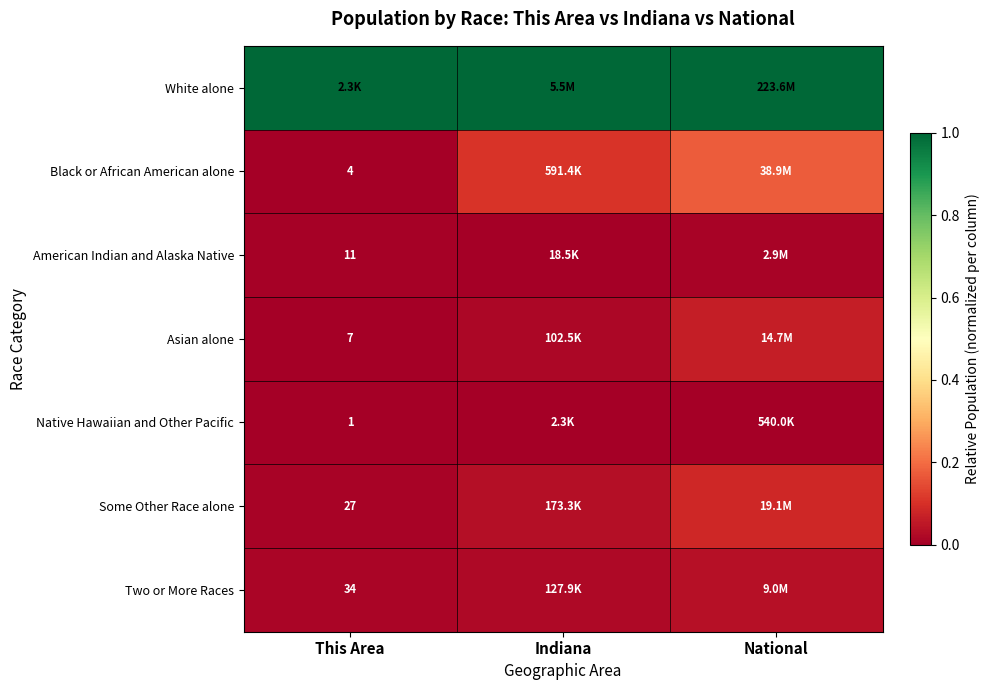

What is the total value across all series at Indiana?

1.2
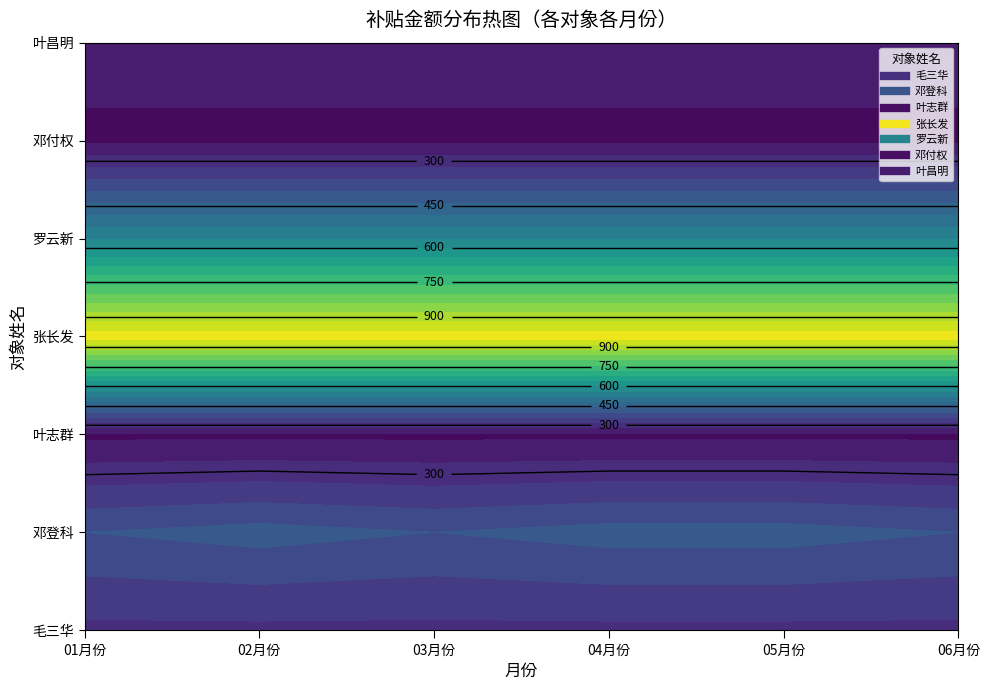

At which category is the sum across all series the highest?

02月份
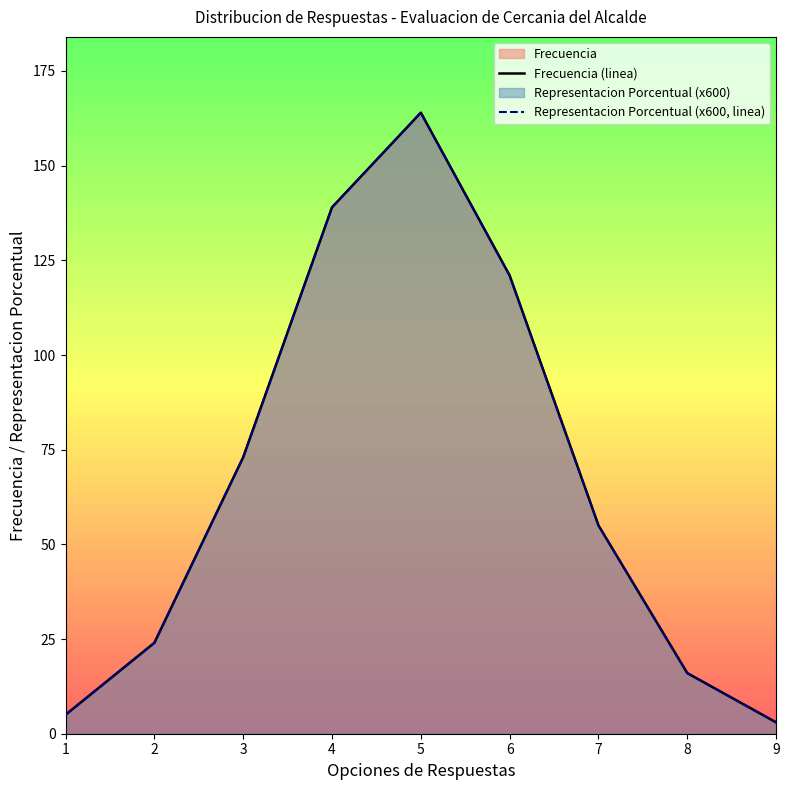

True or false: Frecuencia (linea) and Representacion Porcentual (x600, linea) intersect in this chart.

False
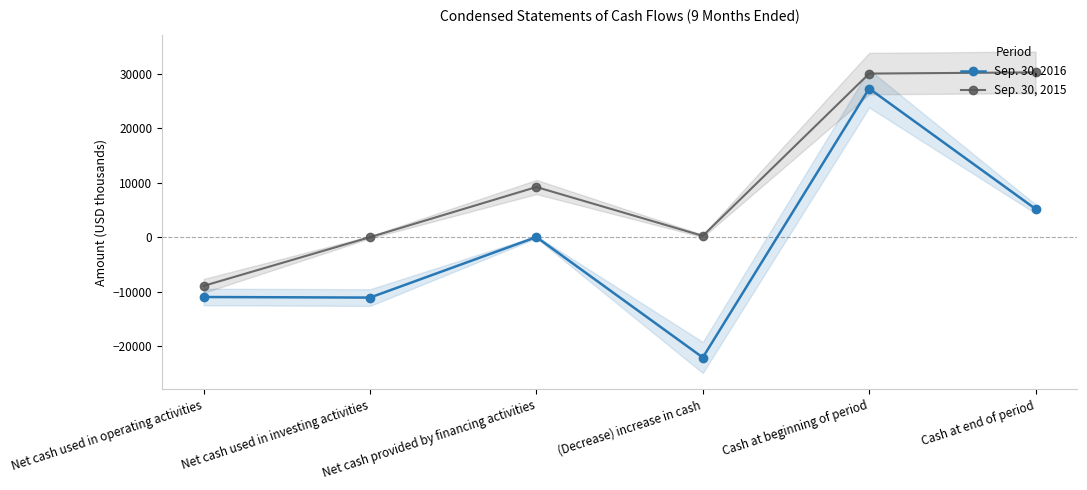

What is the sum of all Sep. 30, 2015 values?

60722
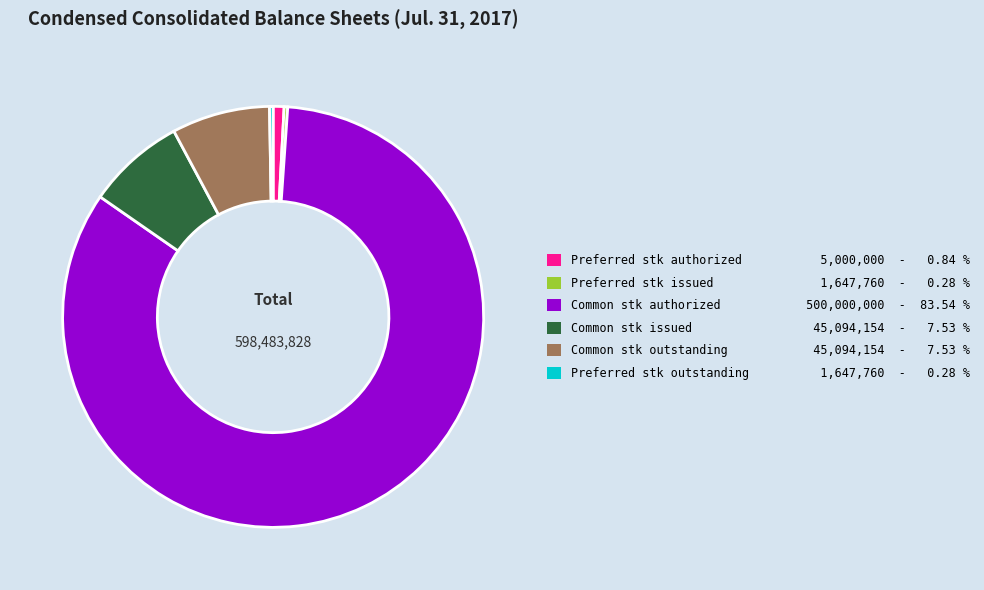

Does any single category account for the majority?

Yes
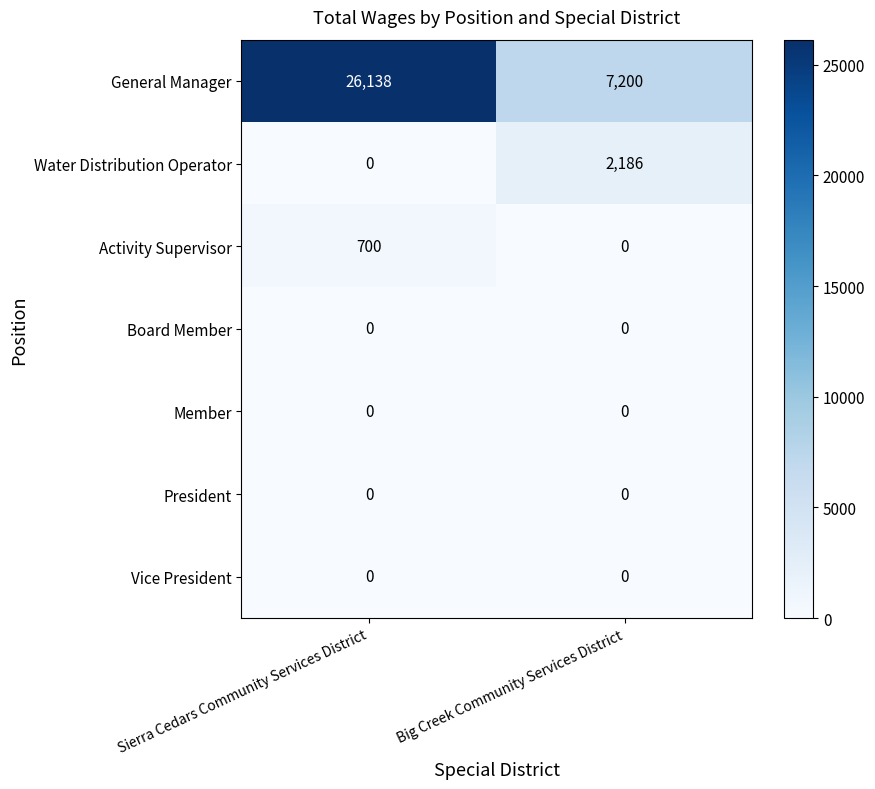

Between Sierra Cedars Community Services District and Big Creek Community Services District, which series saw the biggest shift?

General Manager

▸ **Try it**:
Quote every entry above word for word, leaving out the pictures.

▸ **Answer to the problem**:
What is the total value across all series at Indiana?

1.2

At which category is the sum across all series the highest?

02月份

True or false: Frecuencia (linea) and Representacion Porcentual (x600, linea) intersect in this chart.

False

What is the sum of all Sep. 30, 2015 values?

60722

Does any single category account for the majority?

Yes

Between Sierra Cedars Community Services District and Big Creek Community Services District, which series saw the biggest shift?

General Manager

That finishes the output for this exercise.